§ **BRIEF**
Copy each line from the listing below where the word "down" shows up.

§ **SOURCE MATERIAL**
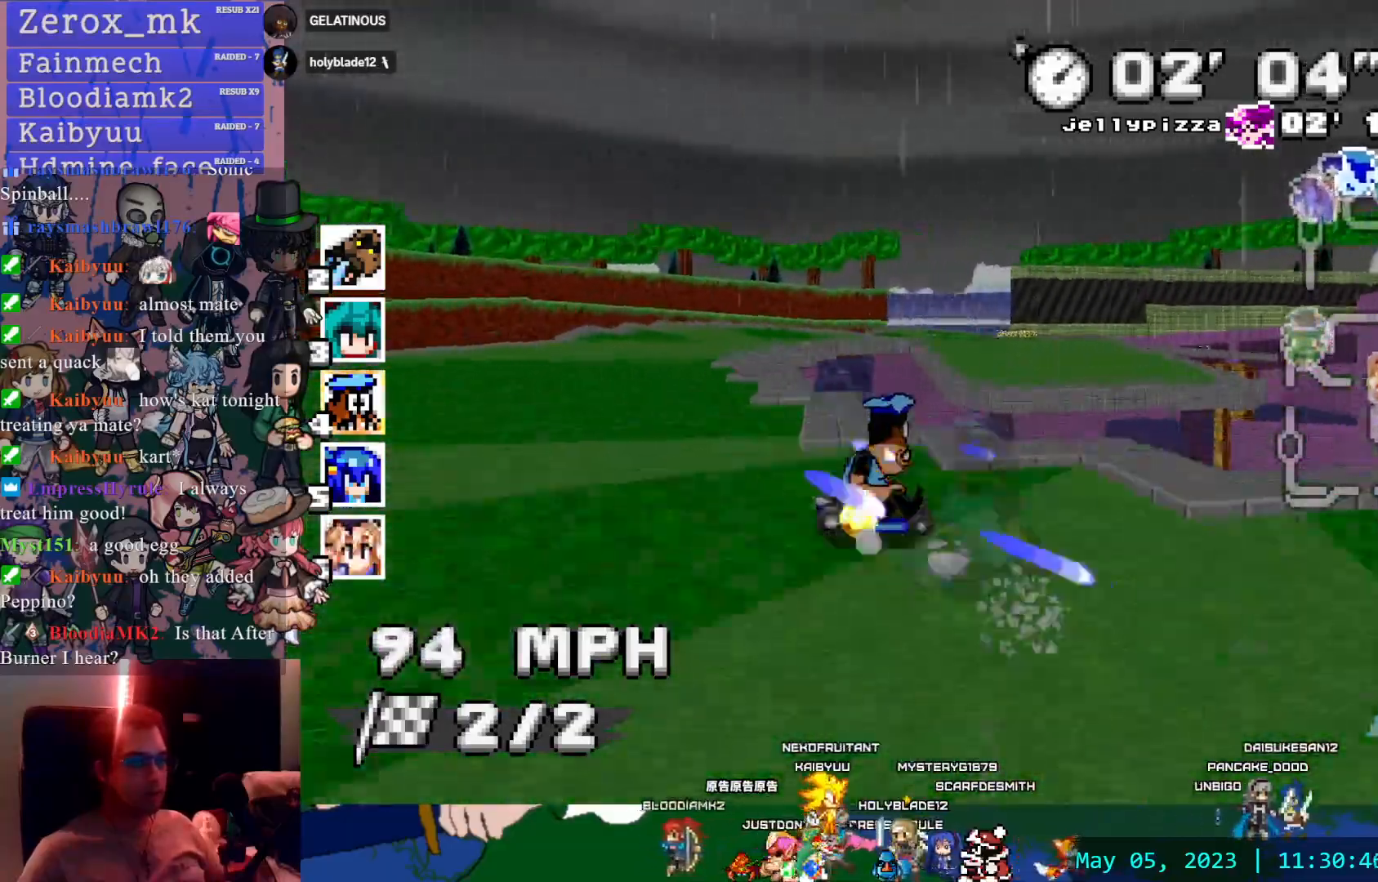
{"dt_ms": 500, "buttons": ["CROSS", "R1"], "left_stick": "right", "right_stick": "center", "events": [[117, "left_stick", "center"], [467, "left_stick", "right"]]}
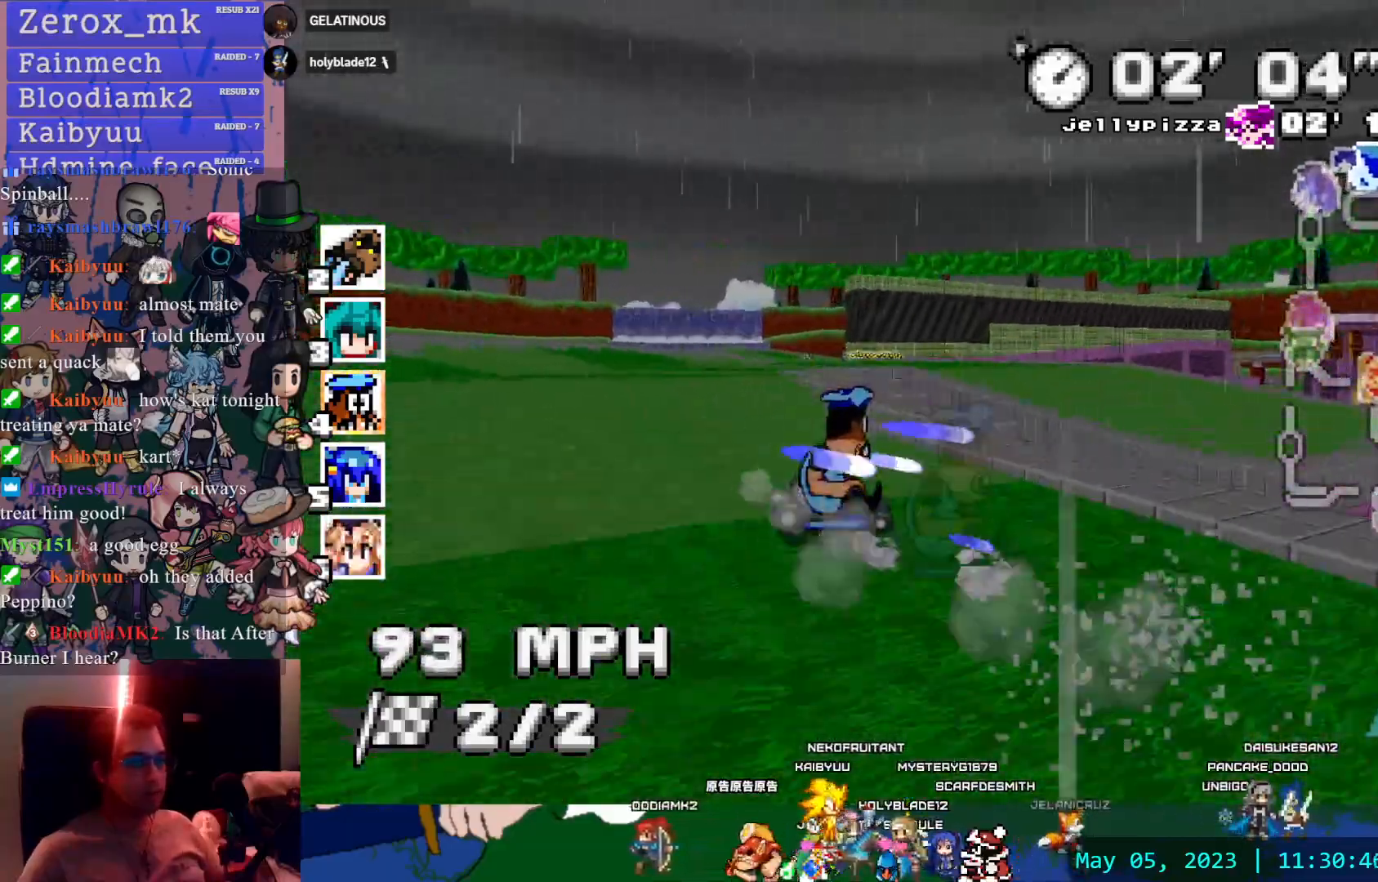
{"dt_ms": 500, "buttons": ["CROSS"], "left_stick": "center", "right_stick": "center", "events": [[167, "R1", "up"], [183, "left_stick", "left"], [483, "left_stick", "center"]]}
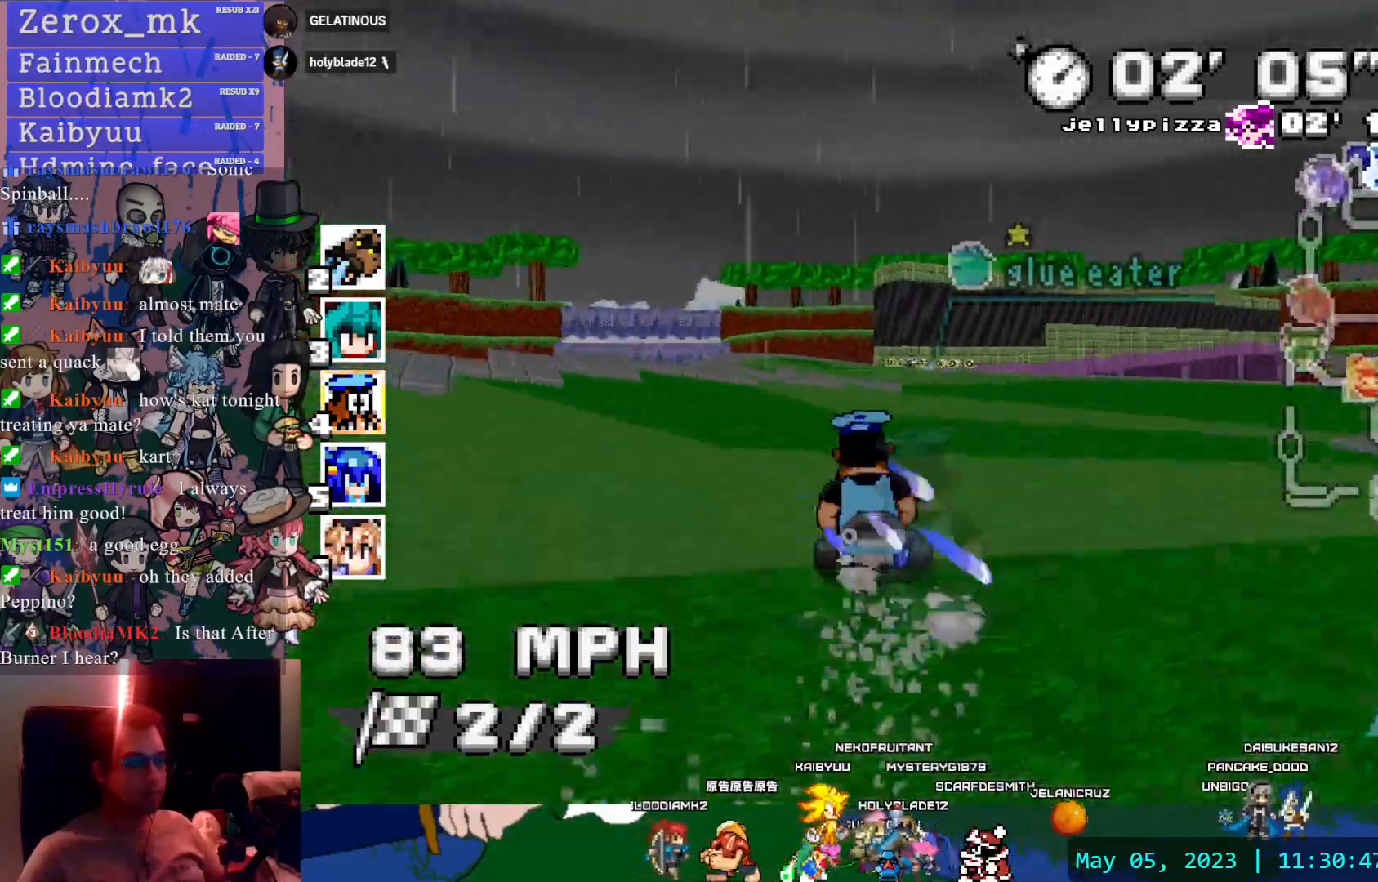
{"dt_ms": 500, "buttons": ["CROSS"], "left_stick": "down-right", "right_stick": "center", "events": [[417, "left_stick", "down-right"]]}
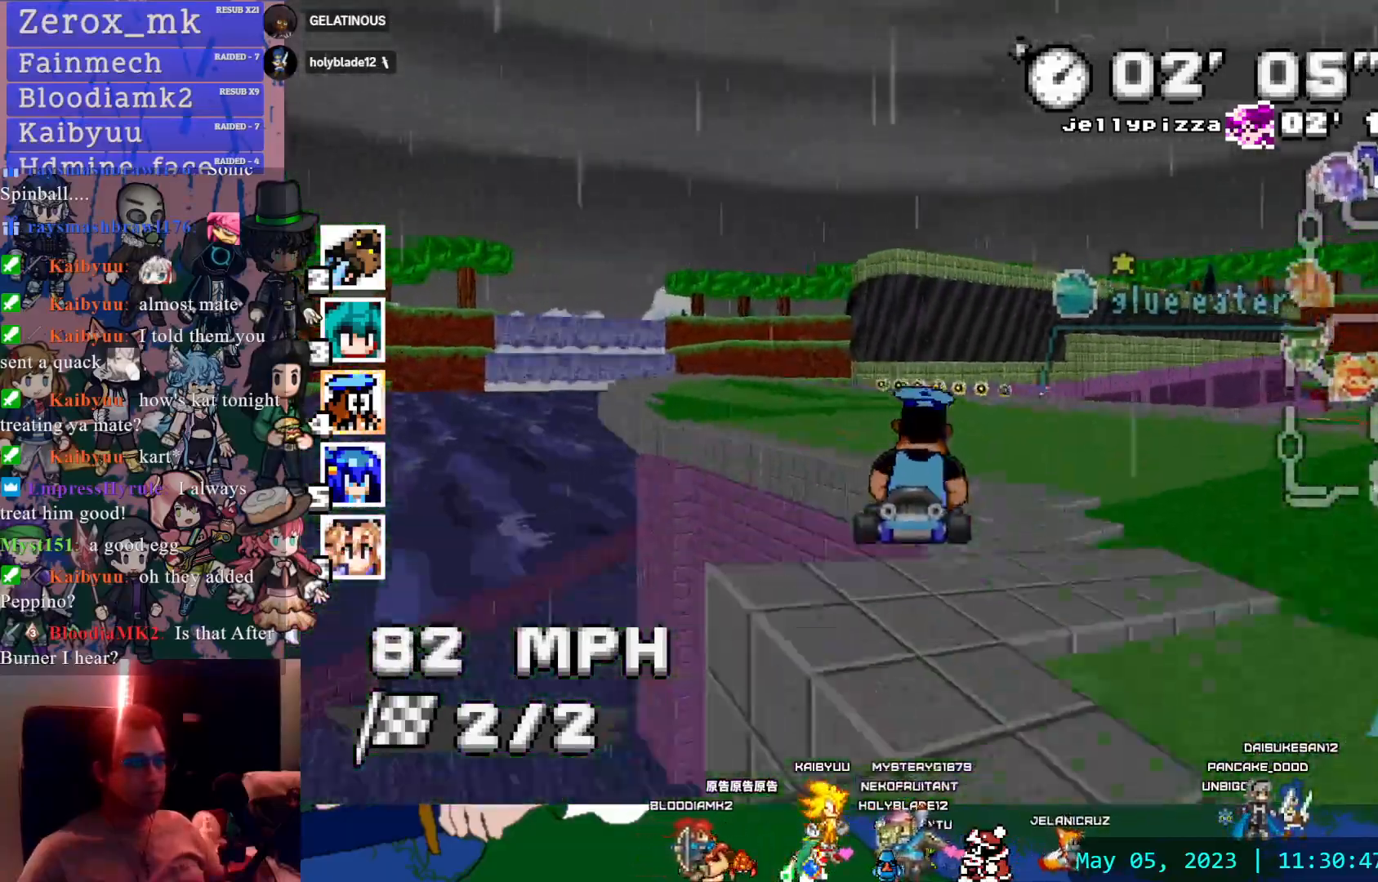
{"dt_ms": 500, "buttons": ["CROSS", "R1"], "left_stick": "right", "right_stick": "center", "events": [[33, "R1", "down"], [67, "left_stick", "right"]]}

§ **SOLUTION FOR THIS TASK**
{"dt_ms": 500, "buttons": ["CROSS"], "left_stick": "down-right", "right_stick": "center", "events": [[417, "left_stick", "down-right"]]}
{"dt_ms": 500, "buttons": ["CROSS", "R1"], "left_stick": "right", "right_stick": "center", "events": [[33, "R1", "down"], [67, "left_stick", "right"]]}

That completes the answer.